* _JOB_
Nothing but the lines from the one containing "wall art: none [187,73,245,142]" through the one containing "wall art: none [787,114,879,244]", both included, should be given again, each exactly as written below.

Indoor scene change data
--------------------------------------------------

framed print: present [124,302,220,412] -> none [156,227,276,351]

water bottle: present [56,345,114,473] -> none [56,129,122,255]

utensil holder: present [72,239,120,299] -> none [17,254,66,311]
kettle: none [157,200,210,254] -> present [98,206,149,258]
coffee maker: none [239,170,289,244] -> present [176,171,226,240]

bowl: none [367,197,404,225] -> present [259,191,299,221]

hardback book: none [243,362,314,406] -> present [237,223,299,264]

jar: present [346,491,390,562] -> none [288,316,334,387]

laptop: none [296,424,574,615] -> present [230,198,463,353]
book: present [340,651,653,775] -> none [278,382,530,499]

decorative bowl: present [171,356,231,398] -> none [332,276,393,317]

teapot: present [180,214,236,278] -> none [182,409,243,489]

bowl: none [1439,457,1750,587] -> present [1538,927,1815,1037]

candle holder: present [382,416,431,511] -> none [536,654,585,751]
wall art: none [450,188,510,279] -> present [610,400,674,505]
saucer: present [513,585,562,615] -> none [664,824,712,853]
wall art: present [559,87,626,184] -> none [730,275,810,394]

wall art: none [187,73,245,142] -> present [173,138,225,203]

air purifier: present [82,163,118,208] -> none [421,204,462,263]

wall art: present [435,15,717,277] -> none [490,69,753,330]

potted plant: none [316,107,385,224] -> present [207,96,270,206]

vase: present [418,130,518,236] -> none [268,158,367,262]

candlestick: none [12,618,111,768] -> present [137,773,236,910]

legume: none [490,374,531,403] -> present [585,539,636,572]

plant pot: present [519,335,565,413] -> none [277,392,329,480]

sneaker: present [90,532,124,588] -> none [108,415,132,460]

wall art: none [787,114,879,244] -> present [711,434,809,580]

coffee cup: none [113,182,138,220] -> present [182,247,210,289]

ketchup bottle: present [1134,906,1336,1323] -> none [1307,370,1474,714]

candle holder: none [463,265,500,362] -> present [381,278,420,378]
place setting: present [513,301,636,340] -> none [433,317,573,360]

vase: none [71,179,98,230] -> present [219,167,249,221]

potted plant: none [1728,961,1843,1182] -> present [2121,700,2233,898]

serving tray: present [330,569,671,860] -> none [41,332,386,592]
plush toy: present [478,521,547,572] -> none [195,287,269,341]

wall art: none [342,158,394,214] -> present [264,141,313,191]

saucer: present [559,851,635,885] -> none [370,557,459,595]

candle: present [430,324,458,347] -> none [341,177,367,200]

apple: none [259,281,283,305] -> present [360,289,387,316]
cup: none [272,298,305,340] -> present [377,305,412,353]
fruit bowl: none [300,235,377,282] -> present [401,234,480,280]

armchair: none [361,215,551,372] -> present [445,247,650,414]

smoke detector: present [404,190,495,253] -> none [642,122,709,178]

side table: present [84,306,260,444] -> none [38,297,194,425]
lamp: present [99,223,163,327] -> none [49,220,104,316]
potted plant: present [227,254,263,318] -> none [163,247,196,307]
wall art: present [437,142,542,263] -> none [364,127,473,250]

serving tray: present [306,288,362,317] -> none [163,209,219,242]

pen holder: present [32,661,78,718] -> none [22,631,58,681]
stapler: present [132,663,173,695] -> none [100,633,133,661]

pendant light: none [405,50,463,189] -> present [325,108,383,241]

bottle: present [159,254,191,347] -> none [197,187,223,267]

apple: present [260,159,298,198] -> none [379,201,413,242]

--------------------------------------------------

* _YOUR SOLUTION_
wall art: none [187,73,245,142] -> present [173,138,225,203]

air purifier: present [82,163,118,208] -> none [421,204,462,263]

wall art: present [435,15,717,277] -> none [490,69,753,330]

potted plant: none [316,107,385,224] -> present [207,96,270,206]

vase: present [418,130,518,236] -> none [268,158,367,262]

candlestick: none [12,618,111,768] -> present [137,773,236,910]

legume: none [490,374,531,403] -> present [585,539,636,572]

plant pot: present [519,335,565,413] -> none [277,392,329,480]

sneaker: present [90,532,124,588] -> none [108,415,132,460]

wall art: none [787,114,879,244] -> present [711,434,809,580]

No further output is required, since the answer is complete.